Le 29 mars 2019, à 23H00 GMT, le Royaume-Uni cessera formellement de faire partie de l’Union européenne. Un saut dans l’inconnu dont le choc devrait cependant être amorti par l’accord de transition obtenu par Londres, selon les analystes.
La Première ministre britannique, Theresa May, a déclenché la procédure de divorce d’avec l’UE il y a un an, fin mars 2017. Mais rapidement consciente de l’impossibilité d’obtenir un accord sur la future relation britannique avec ses ex-partenaires dans le temps imparti de deux ans, elle a demandé et obtenu cette période de transition, gagnant ainsi du temps et un peu de certitude juridique pour les entreprises britanniques.
“Pas besoin d’être prêt (l’an prochain) car nous avons la transition”, souligne le professeur de politique européenne au King’s College de Londres, Anand Menon.
“La rupture est retardée”, renchérit sa consoeur Catherine Barnard, professeur de droit européen à l’université de Cambridge, selon qui “la vraie question est de savoir si les deux camps seront prêts le 31 décembre 2020 quand la transition s’achèvera”.
Pendant la transition, Londres n’aura plus son mot à dire sur les décisions de l’UE mais continuera à accéder au marché unique contre une contribution au budget européen. La liberté de circulation des citoyens européens sera elle aussi maintenue, une exigence de Bruxelles à laquelle Mme May a dû se plier.
– Plans d’urgence –
Mais face aux incertitudes quant au contenu de l’accord final, s’il y en a un, les entreprises britanniques ont commencé à prendre des mesures.
Selon une étude récente du cabinet de conseil juridique Pinsent Masons, 51% des grandes entreprises présentes au Royaume-Uni ont adopté des plans d’urgence, et envisagent notamment de transférer du personnel sur le continent. Et celles qui ne l’ont pas fait prévoient de le faire avant la fin de l’année.
Le ministère des Finances a lui provisionné des milliards de livres pour préparer le Brexit
La transition ne sera scellée que si Londres et les 27 se mettent d’accord sur les termes du divorce d’ici le mois d’octobre où un Traité de retrait doit être signé. La future relation, négociée de front, doit elle faire l’objet d’une déclaration, également en octobre.
Or “rien n’est convenu tant que tout n’est pas convenu”, ont averti les responsables européens.
Londres veut sortir du marché unique et de l’union douanière tout en maintenant les liens les plus étroits possibles avec l’UE. Une équation impossible, a jusqu’ici rétorqué Bruxelles.
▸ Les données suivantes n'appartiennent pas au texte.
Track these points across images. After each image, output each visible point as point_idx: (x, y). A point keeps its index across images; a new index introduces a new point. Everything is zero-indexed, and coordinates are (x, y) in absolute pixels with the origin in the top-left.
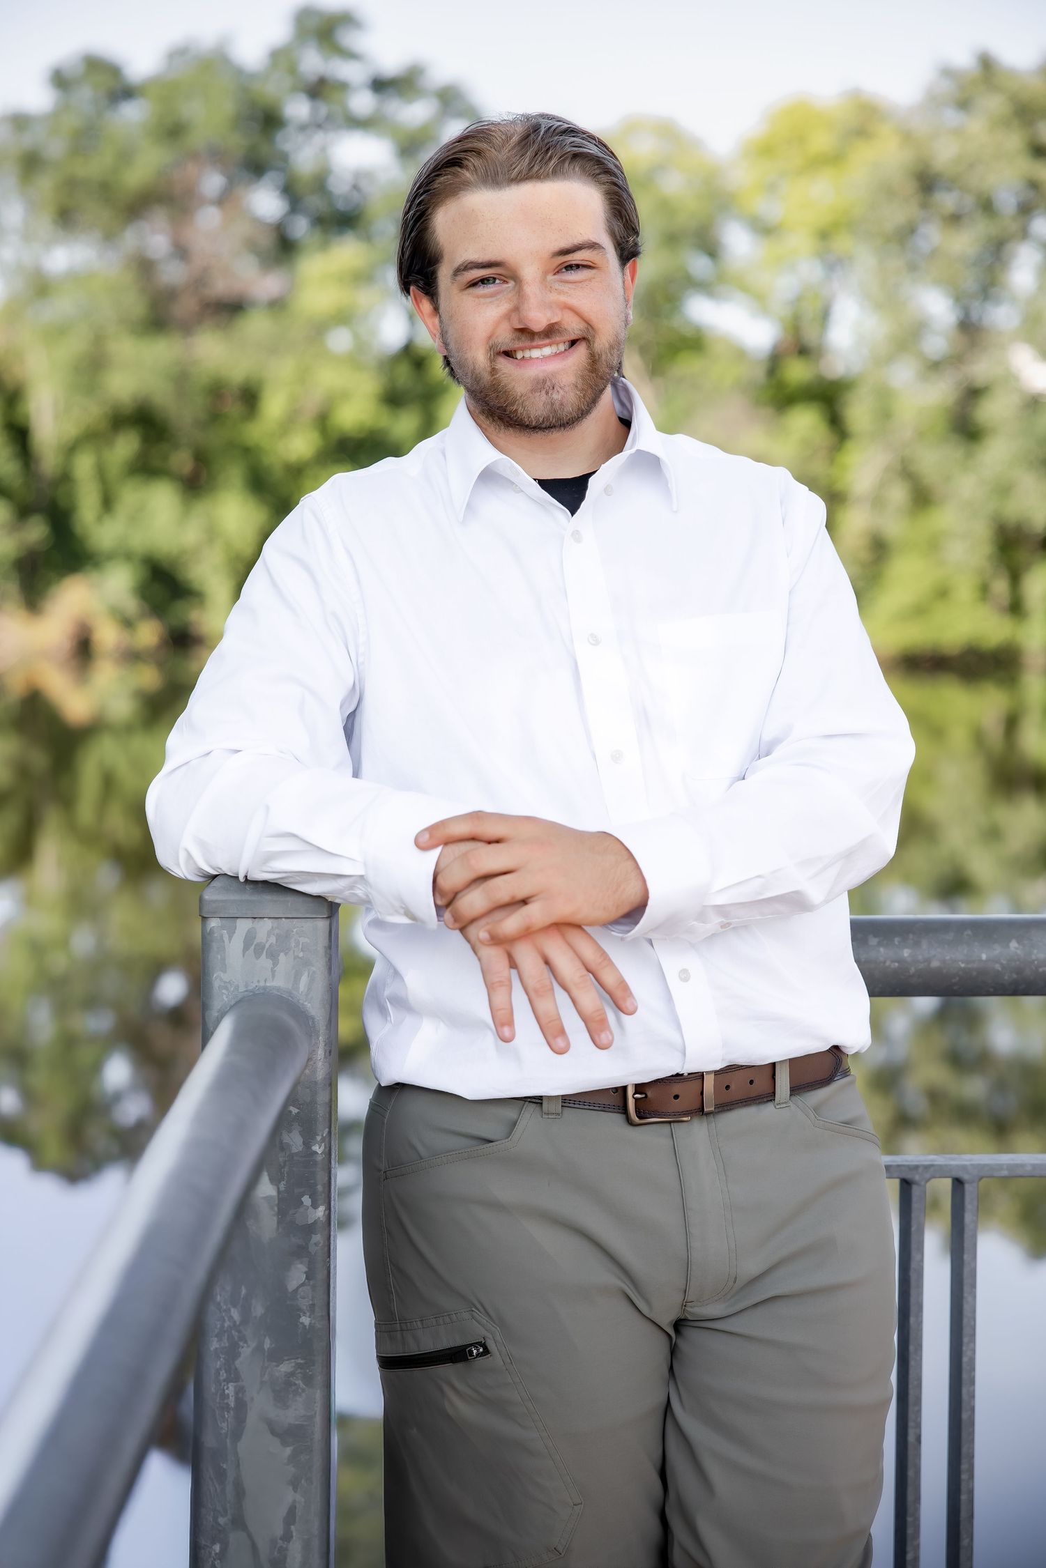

“Bien que les deux camps veuillent minimiser l’impact négatif sur l’économie (…), l’UE a clairement signifié que les conditions offertes au Royaume-Uni ne peuvent être meilleures que celles offertes par une appartenance” à l’UE, souligne Magdalena Frennhoff Larsen, maître de conférence à l’Université de Westminster.
– Immigration européenne en baisse –
La question de la frontière entre la province britannique d’Irlande du Nord et la République d’Irlande, qui constituera à l’avenir la seule frontière terrestre entre le Royaume-Uni et l’UE, reste aussi un point de friction important.
Malgré leurs réticences, les Britanniques ont accepté d’intégrer dans l’ébauche d’accord de retrait l’option d’un “espace réglementaire commun” incluant l’UE et l’Irlande du Nord, au moins jusqu’à ce qu’une autre proposition satisfaisante soit sur la table. Car le petit parti unioniste nord-irlandais DUP, dont la majorité au parlement de Theresa May dépend, voit d’un très mauvaise oeil cette solution.
Malgré l’incertitude ambiante et l’impact négatif du Brexit sur l’économie, les électeurs britanniques ne semblent majoritairement pas regretter leur choix.
Depuis le référendum de juin 2016, sans sombrer dans la récession promise par les tenants du maintien dans l’UE, le Royaume-Uni a connu une baisse de la livre, une hausse de inflation et une croissance moins importante qu’elle ne l’aurait pu l’être.
“Beaucoup ont voté pour la sortie de l’UE davantage pour des raisons politiques qu’économiques”, souligne cependant Magdalena Frennhoff Larsen, citant notamment la volonté des Britanniques de reprendre le contrôle de leurs lois et de mettre un frein à l’immigration européenne.
Or les dernières statistiques “montrent un net déclin de l’immigration en provenance des pays de l’UE”, ajoute-t-elle. “Si le déclin continue, le Brexit aura déjà eu l’effet voulu”.